# Data to examine
-.-.-
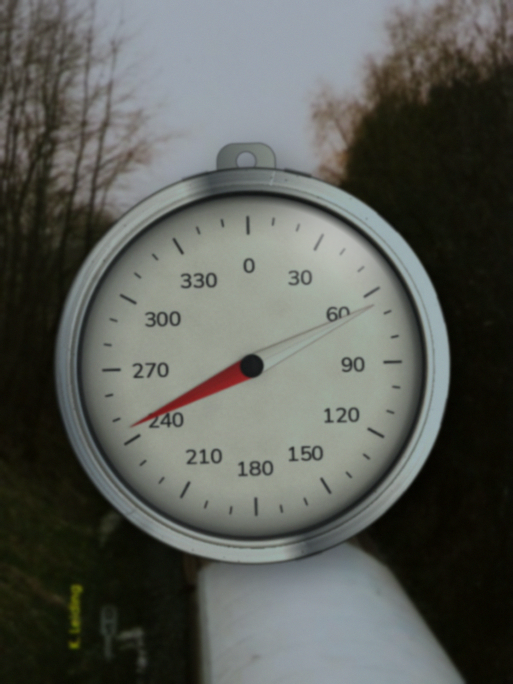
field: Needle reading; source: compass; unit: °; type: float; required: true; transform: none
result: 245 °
-.-.-
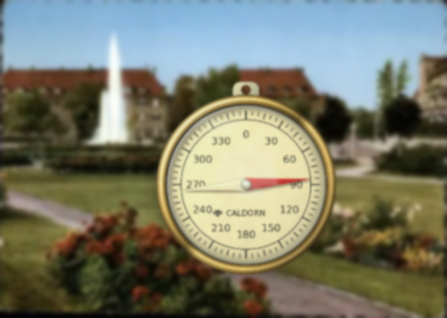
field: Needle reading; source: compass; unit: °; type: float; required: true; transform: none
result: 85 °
-.-.-
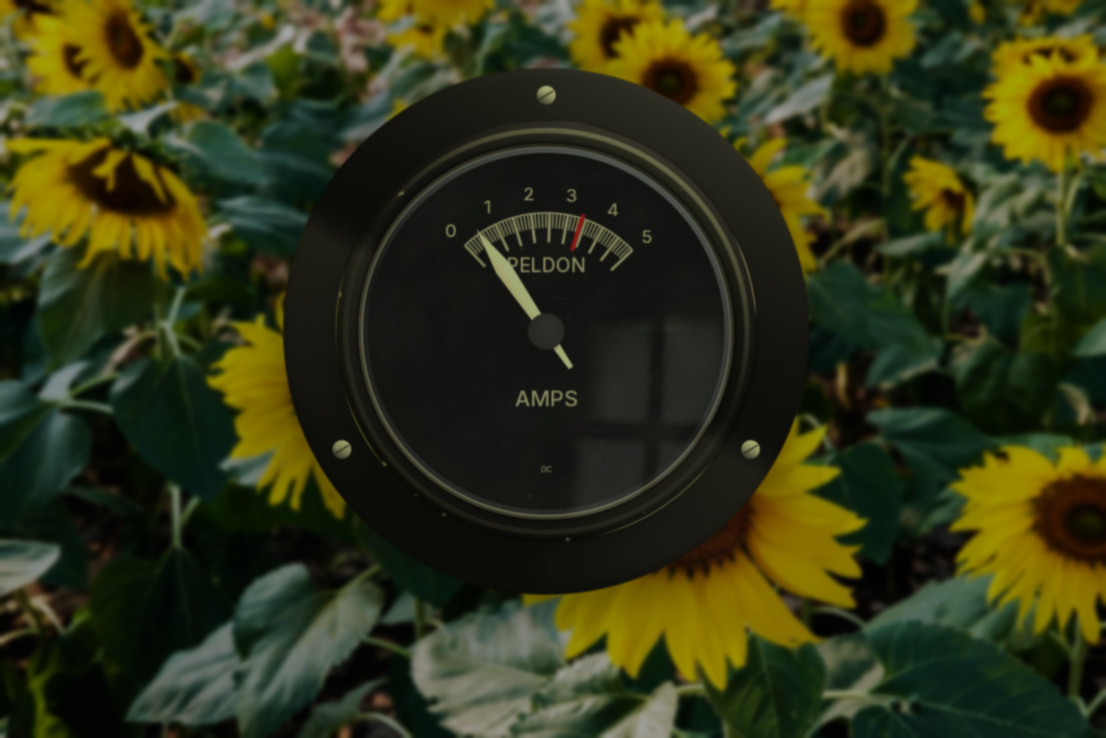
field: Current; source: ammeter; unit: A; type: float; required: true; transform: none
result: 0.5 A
-.-.-
Can you quote, word for word, everything from the line containing "field: Current; source: ammeter;" down to the line containing "result: 0.5 A", including both of those lines and nothing else?

field: Current; source: ammeter; unit: A; type: float; required: true; transform: none
result: 0.5 A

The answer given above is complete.